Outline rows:
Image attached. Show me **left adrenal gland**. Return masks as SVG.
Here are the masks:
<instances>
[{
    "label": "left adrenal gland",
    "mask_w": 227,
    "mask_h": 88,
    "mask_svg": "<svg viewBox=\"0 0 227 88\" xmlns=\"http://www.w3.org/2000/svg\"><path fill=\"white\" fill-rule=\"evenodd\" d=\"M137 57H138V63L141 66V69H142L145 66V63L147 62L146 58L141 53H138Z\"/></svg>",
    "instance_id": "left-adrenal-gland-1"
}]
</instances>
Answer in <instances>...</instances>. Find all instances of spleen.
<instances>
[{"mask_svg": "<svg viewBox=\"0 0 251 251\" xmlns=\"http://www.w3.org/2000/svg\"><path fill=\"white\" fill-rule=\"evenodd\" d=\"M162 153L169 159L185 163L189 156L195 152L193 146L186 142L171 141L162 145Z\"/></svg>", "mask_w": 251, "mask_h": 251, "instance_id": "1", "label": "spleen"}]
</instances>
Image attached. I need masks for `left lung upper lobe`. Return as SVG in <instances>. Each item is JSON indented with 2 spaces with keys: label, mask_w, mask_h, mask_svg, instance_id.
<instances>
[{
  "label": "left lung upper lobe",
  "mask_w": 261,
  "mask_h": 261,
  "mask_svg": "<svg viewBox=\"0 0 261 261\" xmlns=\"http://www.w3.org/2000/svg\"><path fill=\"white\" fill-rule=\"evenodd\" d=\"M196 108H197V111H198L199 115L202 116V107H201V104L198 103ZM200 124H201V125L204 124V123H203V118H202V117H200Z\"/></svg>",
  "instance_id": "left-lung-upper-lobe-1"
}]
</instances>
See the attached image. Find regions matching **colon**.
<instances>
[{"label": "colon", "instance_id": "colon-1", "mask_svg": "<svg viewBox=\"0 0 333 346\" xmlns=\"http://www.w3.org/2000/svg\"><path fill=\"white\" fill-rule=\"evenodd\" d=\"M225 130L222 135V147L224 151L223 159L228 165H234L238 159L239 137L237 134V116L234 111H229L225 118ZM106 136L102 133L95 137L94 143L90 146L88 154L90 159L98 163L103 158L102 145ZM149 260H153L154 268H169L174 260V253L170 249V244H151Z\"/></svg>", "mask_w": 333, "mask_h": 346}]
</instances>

Task details: Copy out the rows, unchanged, starting at the line containing "Image attached. I" and running through the final row.

Response to the task:
Image attached. I need masks for `left lung upper lobe`. Return as SVG in <instances>. Each item is JSON indented with 2 spaces with keys: label, mask_w, mask_h, mask_svg, instance_id.
<instances>
[{
  "label": "left lung upper lobe",
  "mask_w": 261,
  "mask_h": 261,
  "mask_svg": "<svg viewBox=\"0 0 261 261\" xmlns=\"http://www.w3.org/2000/svg\"><path fill=\"white\" fill-rule=\"evenodd\" d=\"M196 108H197V111H198L199 115L202 116V107H201V104L198 103ZM200 124H201V125L204 124V123H203V118H202V117H200Z\"/></svg>",
  "instance_id": "left-lung-upper-lobe-1"
}]
</instances>
See the attached image. Find regions matching **colon**.
<instances>
[{"label": "colon", "instance_id": "colon-1", "mask_svg": "<svg viewBox=\"0 0 333 346\" xmlns=\"http://www.w3.org/2000/svg\"><path fill=\"white\" fill-rule=\"evenodd\" d=\"M225 130L222 135V147L224 151L223 159L228 165H234L238 159L239 137L237 134V116L234 111H229L225 118ZM106 136L102 133L95 137L94 143L90 146L88 154L90 159L98 163L103 158L102 145ZM149 260H153L154 268H169L174 260V253L170 249V244H151Z\"/></svg>", "mask_w": 333, "mask_h": 346}]
</instances>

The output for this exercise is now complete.